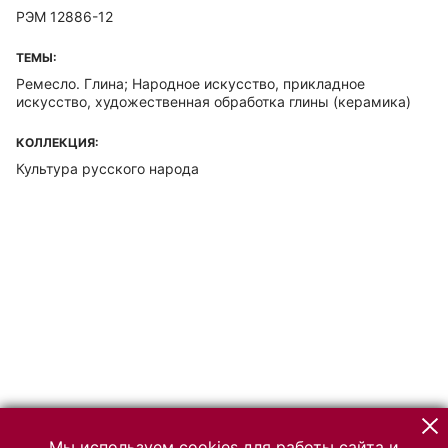
РЭМ 12886-12
ТЕМЫ:
Ремесло. Глина; Народное искусство, прикладное
искусство, художественная обработка глины (керамика)
КОЛЛЕКЦИЯ:
Культура русского народа
Мы используем cookies для работы сайта и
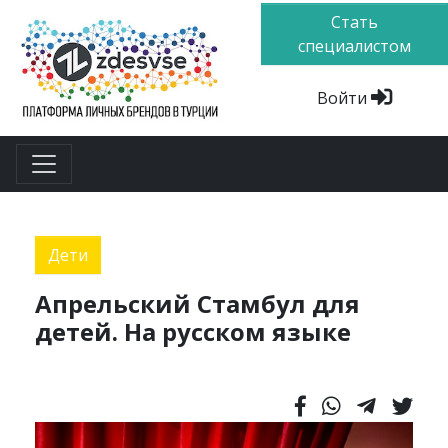
Стать
специалистом
Войти
Дети
Апрельский Стамбул для
детей. На русском языке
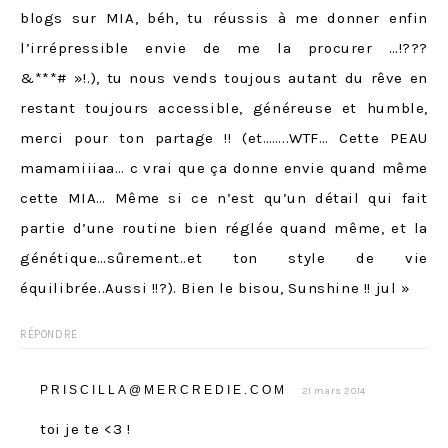
blogs sur MIA, béh, tu réussis à me donner enfin
l’irrépressible envie de me la procurer …!???
&***# »!.), tu nous vends toujous autant du rêve en
restant toujours accessible, généreuse et humble,
merci pour ton partage !! (et……..WTF… Cette PEAU
mamamiiiaa… c vrai que ça donne envie quand même
cette MIA… Même si ce n’est qu’un détail qui fait
partie d’une routine bien réglée quand même, et la
génétique…sûrement..et ton style de vie
équilibrée..Aussi !!?). Bien le bisou, Sunshine !! jul »
RÉPONDRE
PRISCILLA@MERCREDIE.COM
21 mars 2014
toi je te <3 !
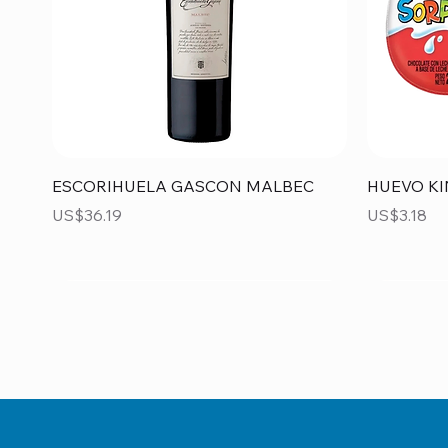
Vista rápida
ESCORIHUELA GASCON MALBEC
HUEVO KI
Precio
Precio
US$36.19
US$3.18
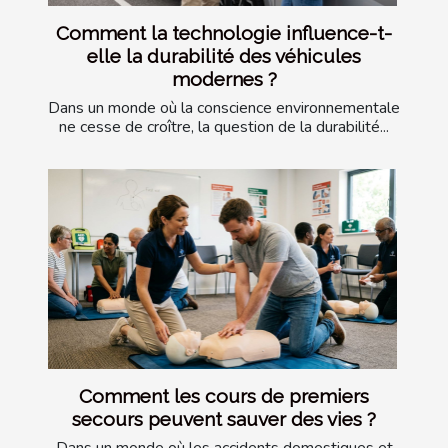
Comment la technologie influence-t-
elle la durabilité des véhicules
modernes ?
Dans un monde où la conscience environnementale
ne cesse de croître, la question de la durabilité...
Comment les cours de premiers
secours peuvent sauver des vies ?
Dans un monde où les accidents domestiques et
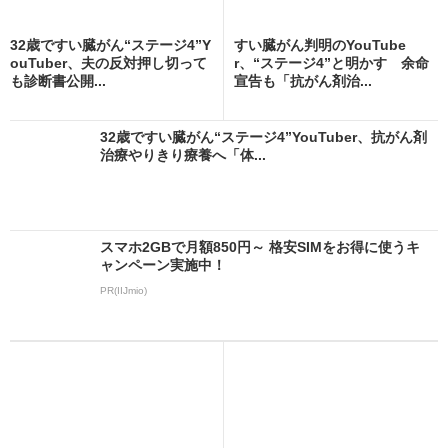
32歳ですい臓がん“ステージ4”Y
すい臓がん判明のYouTube
ouTuber、夫の反対押し切って
r、“ステージ4”と明かす 余命
も診断書公開...
宣告も「抗がん剤治...
32歳ですい臓がん“ステージ4”YouTuber、抗がん剤
治療やりきり療養へ「体...
スマホ2GBで月額850円～ 格安SIMをお得に使うキ
ャンペーン実施中！
PR(IIJmio)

◇ ◇ ◇ ◇ ◇ ◇ ◇

### Exercise prompt
Can you reproduce every line of text in the data above verbatim, leaving out the pictures?

### Solution to the exercise
РЭМ 12886-12
ТЕМЫ:
Ремесло. Глина; Народное искусство, прикладное
искусство, художественная обработка глины (керамика)
КОЛЛЕКЦИЯ:
Культура русского народа
Мы используем cookies для работы сайта и
Стать
специалистом
Войти
Дети
Апрельский Стамбул для
детей. На русском языке
blogs sur MIA, béh, tu réussis à me donner enfin
l’irrépressible envie de me la procurer …!???
&***# »!.), tu nous vends toujous autant du rêve en
restant toujours accessible, généreuse et humble,
merci pour ton partage !! (et……..WTF… Cette PEAU
mamamiiiaa… c vrai que ça donne envie quand même
cette MIA… Même si ce n’est qu’un détail qui fait
partie d’une routine bien réglée quand même, et la
génétique…sûrement..et ton style de vie
équilibrée..Aussi !!?). Bien le bisou, Sunshine !! jul »
RÉPONDRE
PRISCILLA@MERCREDIE.COM
21 mars 2014
toi je te <3 !
Vista rápida
ESCORIHUELA GASCON MALBEC
HUEVO KI
Precio
Precio
US$36.19
US$3.18
Comment la technologie influence-t-
elle la durabilité des véhicules
modernes ?
Dans un monde où la conscience environnementale
ne cesse de croître, la question de la durabilité...
Comment les cours de premiers
secours peuvent sauver des vies ?
Dans un monde où les accidents domestiques et
32歳ですい臓がん“ステージ4”Y
すい臓がん判明のYouTube
ouTuber、夫の反対押し切って
r、“ステージ4”と明かす 余命
も診断書公開...
宣告も「抗がん剤治...
32歳ですい臓がん“ステージ4”YouTuber、抗がん剤
治療やりきり療養へ「体...
スマホ2GBで月額850円～ 格安SIMをお得に使うキ
ャンペーン実施中！
PR(IIJmio)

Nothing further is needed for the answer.